Powers is fortunate that he doesn't have to work in an office, where the audio-visual information bombardment can be relentless. But, even at home in Orleans where he writes, unmitigated connectedness can be pervasive. So, seeking the objective relief implicit in the book's title, he skillfully guides us through centuries of philosophical engagement with the age-old problem of the world being too much with us. From Plato on the principle of Distance, he goes on to Seneca on Inner Space, Ben Franklin on Positive Rituals, Thoreau on Walden Zones, and, finally, to McLuhan on Lowering the Inner Thermostat.

It is not possible in a brief review to capsulize the vast range of thought to which the author introduces us. Suffice it to say that he does indeed deliver on his title's promise.

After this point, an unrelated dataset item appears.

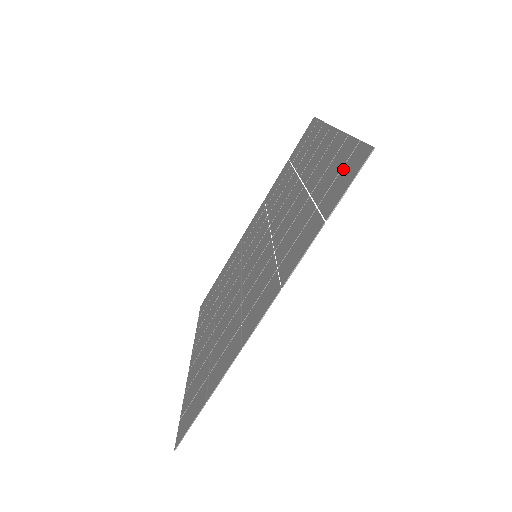
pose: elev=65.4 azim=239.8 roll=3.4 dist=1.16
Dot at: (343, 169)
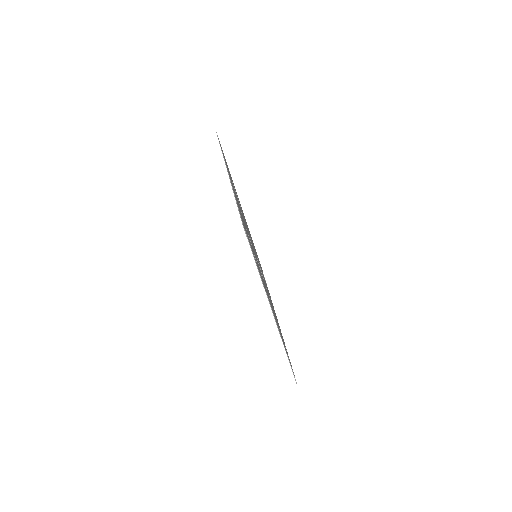
Dot at: occluded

In his own personal life, Powers, his wife (author Martha Sherrill), and their son William have devised (and learned to live contentedly with) what they call the Internet Sabbath. Every Friday night, the Powers household modem is unplugged and stays that way until Monday morning. No Luddites they; the radio, the TV the DVR and the phone stay connected. It is only the Internet that spends its weekends in Coventry. To be sure, there lurks a suspicion in this reviewer's mind that, regardless of the disconnect, a certain amount of off-line electronic activity takes place. We are, after all, talking about a couple of writers.

As to that BlackBerry in the book's title, it seems that in Hamlet's time (or, at least, in Shakespeare's), those of princely means, education, and inclination were wont to carry on their persons a palm-sized "table" (think: tablet) of pages coated with a plaster-like material upon which they could inscribe with a stylus (and readily expunge) notes, drawings, calculations, and other jottings; a sort of medieval Etch-A-Sketch, or, if you will, a rudimentary PDA. Powers uses this device not only as a metaphor for any gadget that helps people to manage their daily lives, but as an example of the continued usefulness of old (and familiar) technologies that have been adapted into contemporary forms; to wit: his ever-at-hand Moleskine notebook that he finds far more accommodating to note-taking than a PDA. Why? Because it liberates him from the tyranny of the ever-glowing screen, while having the salutary attribute of being made out of that marvelous stuff, paper.